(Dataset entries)

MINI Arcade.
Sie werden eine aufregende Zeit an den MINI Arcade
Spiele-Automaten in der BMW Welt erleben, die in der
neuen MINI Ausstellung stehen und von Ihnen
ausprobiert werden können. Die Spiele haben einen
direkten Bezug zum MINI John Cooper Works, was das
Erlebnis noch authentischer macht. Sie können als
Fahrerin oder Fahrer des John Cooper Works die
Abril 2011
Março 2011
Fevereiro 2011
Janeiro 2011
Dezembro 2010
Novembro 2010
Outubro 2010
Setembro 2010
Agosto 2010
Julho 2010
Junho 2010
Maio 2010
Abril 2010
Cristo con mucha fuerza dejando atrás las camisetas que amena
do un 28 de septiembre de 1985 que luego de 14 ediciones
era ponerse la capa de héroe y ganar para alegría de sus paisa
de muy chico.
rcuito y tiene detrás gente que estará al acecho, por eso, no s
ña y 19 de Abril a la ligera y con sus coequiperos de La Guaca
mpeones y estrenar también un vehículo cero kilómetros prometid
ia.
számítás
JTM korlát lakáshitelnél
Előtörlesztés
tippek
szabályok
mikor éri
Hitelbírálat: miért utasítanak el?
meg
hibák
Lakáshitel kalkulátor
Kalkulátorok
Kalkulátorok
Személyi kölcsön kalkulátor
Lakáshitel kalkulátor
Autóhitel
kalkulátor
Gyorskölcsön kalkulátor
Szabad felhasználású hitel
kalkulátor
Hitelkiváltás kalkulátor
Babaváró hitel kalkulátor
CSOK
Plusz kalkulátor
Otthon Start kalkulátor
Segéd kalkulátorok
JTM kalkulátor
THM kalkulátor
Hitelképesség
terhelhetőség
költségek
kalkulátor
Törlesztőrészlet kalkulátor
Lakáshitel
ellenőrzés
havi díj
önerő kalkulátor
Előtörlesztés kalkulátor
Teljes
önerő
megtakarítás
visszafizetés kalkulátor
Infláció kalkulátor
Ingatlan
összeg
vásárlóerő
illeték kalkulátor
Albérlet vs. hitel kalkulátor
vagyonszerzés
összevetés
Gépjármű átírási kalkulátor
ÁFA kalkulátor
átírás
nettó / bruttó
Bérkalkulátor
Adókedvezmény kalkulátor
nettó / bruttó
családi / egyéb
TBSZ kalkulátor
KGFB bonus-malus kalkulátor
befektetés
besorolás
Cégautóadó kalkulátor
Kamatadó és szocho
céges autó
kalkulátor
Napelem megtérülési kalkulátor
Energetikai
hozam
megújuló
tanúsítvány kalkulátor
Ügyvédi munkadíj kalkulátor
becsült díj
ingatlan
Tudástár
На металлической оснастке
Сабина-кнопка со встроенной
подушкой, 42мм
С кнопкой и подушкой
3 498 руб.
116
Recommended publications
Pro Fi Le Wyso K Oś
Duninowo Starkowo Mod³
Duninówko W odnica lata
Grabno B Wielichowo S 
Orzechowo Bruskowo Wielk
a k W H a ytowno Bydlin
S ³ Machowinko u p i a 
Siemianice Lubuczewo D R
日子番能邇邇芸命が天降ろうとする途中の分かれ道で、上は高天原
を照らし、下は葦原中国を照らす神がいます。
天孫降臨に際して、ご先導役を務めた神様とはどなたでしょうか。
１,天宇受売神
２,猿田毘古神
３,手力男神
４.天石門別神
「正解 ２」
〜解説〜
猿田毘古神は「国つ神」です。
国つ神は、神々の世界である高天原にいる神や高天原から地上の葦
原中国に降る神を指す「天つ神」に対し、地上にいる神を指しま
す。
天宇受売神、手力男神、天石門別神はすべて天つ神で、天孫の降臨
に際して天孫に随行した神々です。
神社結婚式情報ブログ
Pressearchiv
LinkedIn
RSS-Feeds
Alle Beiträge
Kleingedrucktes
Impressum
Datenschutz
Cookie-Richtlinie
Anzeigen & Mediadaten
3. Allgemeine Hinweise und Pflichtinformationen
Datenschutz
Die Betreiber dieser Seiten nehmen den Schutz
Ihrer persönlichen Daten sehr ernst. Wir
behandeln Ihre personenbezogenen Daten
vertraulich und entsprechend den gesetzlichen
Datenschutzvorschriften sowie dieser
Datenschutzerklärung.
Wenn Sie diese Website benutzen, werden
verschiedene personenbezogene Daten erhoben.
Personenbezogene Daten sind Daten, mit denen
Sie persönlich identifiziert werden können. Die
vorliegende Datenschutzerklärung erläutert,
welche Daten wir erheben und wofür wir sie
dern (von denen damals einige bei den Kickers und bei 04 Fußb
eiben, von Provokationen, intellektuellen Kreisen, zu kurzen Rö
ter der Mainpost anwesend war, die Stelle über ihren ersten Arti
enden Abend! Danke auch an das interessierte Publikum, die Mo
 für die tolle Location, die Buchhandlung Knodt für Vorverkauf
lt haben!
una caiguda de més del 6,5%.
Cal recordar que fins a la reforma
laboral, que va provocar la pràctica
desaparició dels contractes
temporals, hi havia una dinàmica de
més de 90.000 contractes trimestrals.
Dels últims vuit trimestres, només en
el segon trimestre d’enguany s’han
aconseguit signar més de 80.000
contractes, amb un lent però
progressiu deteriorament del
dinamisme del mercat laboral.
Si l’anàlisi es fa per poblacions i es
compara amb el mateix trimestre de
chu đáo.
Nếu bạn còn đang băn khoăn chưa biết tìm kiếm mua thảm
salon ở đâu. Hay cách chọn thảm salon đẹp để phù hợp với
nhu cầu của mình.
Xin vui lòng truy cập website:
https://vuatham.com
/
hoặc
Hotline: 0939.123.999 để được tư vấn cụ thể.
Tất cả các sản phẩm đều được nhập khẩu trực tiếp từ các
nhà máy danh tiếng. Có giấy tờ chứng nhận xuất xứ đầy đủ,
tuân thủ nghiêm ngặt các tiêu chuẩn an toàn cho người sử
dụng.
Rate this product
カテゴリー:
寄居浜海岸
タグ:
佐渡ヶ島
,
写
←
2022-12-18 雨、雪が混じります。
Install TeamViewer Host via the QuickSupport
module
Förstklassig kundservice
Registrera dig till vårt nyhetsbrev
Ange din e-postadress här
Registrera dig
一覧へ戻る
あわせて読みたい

EXERCISE DETAILS:
Both the first line of the records above and the line containing "Gyorskölcsön kalkulátor" are to be transcribed exactly, together with every line between them, and nothing else.

SOLUTION FOR THIS TASK:
MINI Arcade.
Sie werden eine aufregende Zeit an den MINI Arcade
Spiele-Automaten in der BMW Welt erleben, die in der
neuen MINI Ausstellung stehen und von Ihnen
ausprobiert werden können. Die Spiele haben einen
direkten Bezug zum MINI John Cooper Works, was das
Erlebnis noch authentischer macht. Sie können als
Fahrerin oder Fahrer des John Cooper Works die
Abril 2011
Março 2011
Fevereiro 2011
Janeiro 2011
Dezembro 2010
Novembro 2010
Outubro 2010
Setembro 2010
Agosto 2010
Julho 2010
Junho 2010
Maio 2010
Abril 2010
Cristo con mucha fuerza dejando atrás las camisetas que amena
do un 28 de septiembre de 1985 que luego de 14 ediciones
era ponerse la capa de héroe y ganar para alegría de sus paisa
de muy chico.
rcuito y tiene detrás gente que estará al acecho, por eso, no s
ña y 19 de Abril a la ligera y con sus coequiperos de La Guaca
mpeones y estrenar también un vehículo cero kilómetros prometid
ia.
számítás
JTM korlát lakáshitelnél
Előtörlesztés
tippek
szabályok
mikor éri
Hitelbírálat: miért utasítanak el?
meg
hibák
Lakáshitel kalkulátor
Kalkulátorok
Kalkulátorok
Személyi kölcsön kalkulátor
Lakáshitel kalkulátor
Autóhitel
kalkulátor
Gyorskölcsön kalkulátor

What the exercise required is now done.